Collected data entries
++++++++++
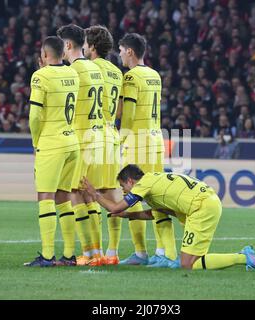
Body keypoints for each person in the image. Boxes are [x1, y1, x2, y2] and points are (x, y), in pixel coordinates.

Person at [81, 165, 255, 272]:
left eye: (124, 186)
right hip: (208, 203)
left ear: (131, 181)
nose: (124, 191)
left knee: (188, 264)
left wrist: (94, 194)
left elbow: (114, 207)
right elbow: (153, 212)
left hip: (201, 208)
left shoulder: (143, 184)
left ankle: (244, 256)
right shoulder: (156, 180)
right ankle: (244, 256)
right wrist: (128, 215)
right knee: (192, 261)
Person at [118, 33, 177, 267]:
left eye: (122, 50)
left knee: (131, 197)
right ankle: (163, 251)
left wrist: (122, 139)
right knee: (157, 196)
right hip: (155, 140)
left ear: (130, 51)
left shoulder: (131, 77)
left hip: (138, 142)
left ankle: (141, 253)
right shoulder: (154, 75)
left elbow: (129, 114)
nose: (120, 54)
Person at [24, 37, 80, 267]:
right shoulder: (73, 74)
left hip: (51, 142)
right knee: (64, 199)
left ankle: (47, 256)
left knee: (45, 197)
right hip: (72, 142)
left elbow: (35, 116)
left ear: (45, 55)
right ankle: (69, 255)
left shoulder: (40, 76)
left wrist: (36, 142)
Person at [57, 24, 105, 266]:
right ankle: (97, 252)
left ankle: (87, 254)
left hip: (82, 137)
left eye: (61, 46)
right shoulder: (94, 68)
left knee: (74, 193)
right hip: (98, 135)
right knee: (89, 195)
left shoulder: (74, 69)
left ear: (67, 45)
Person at [83, 25, 123, 265]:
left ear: (93, 46)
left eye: (86, 43)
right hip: (112, 134)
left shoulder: (88, 67)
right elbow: (119, 109)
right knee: (111, 192)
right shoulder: (117, 72)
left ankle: (94, 253)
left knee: (88, 193)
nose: (84, 47)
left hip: (93, 135)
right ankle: (113, 252)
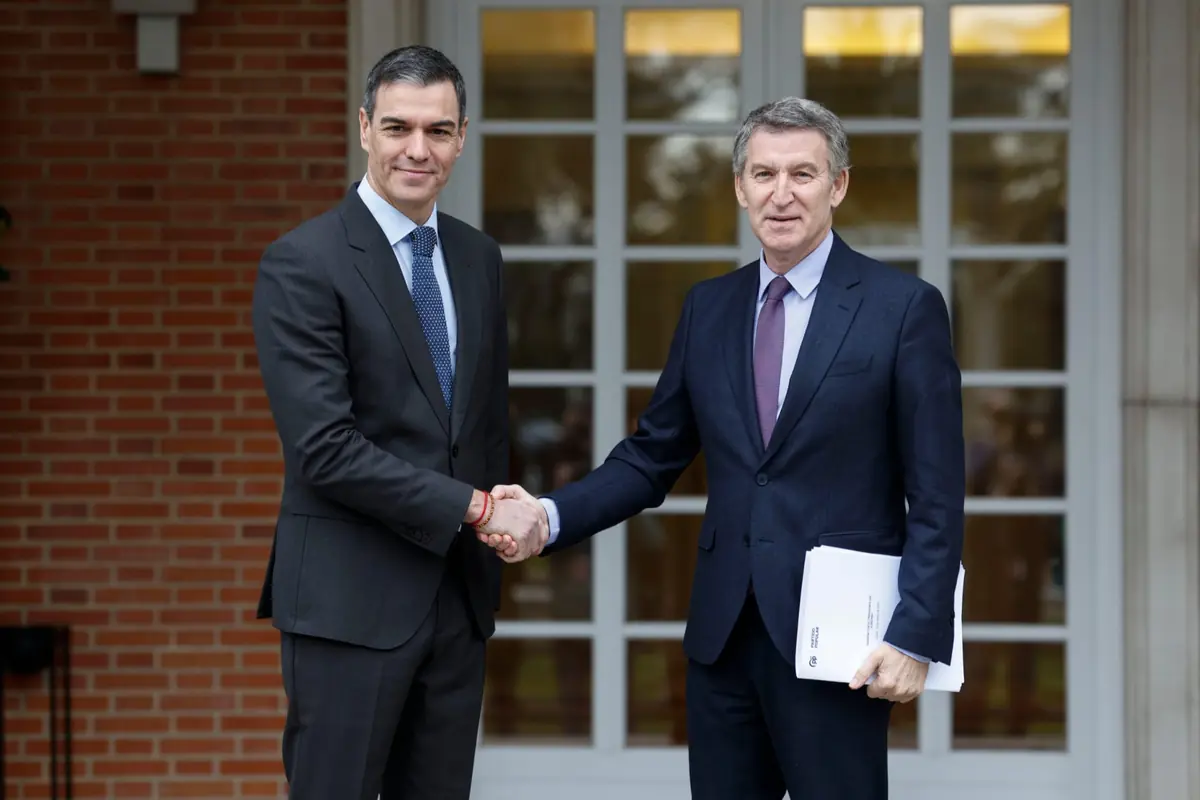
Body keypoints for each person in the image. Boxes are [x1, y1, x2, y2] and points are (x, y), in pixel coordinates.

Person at [485, 97, 965, 799]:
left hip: (838, 646)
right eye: (763, 174)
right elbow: (653, 456)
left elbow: (936, 491)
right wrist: (549, 517)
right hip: (722, 639)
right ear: (740, 188)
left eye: (803, 174)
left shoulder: (902, 308)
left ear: (838, 186)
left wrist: (916, 633)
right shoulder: (709, 307)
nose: (782, 193)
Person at [251, 45, 548, 800]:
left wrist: (505, 514)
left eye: (439, 130)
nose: (419, 149)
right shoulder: (303, 262)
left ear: (462, 135)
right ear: (364, 129)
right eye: (398, 127)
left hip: (457, 602)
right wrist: (475, 507)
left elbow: (478, 425)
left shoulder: (479, 258)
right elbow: (324, 448)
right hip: (350, 602)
++++++++++
An exact transcription is needed of the lines from the one with "left eye: (61, 46)" to the one with "right wrist: (549, 517)" above, both ends included, with pictures left out.

left eye: (61, 46)
right shoulder: (94, 68)
left knee: (74, 193)
right hip: (98, 135)
right knee: (89, 195)
left shoulder: (74, 69)
left ear: (67, 45)
Person at [83, 25, 123, 265]:
left ear: (93, 46)
left eye: (86, 43)
right hip: (112, 134)
left shoulder: (88, 67)
right elbow: (119, 109)
right knee: (111, 192)
right shoulder: (117, 72)
left ankle: (94, 253)
left knee: (88, 193)
nose: (84, 47)
left hip: (93, 135)
right ankle: (113, 252)
Body keypoints for each person in the image. Boxes are [x1, y1, x2, y2] and points are (x, y), in pixel coordinates.

Person at [485, 97, 965, 799]:
left hip: (838, 646)
right eye: (763, 174)
right elbow: (653, 456)
left elbow: (936, 491)
right wrist: (549, 517)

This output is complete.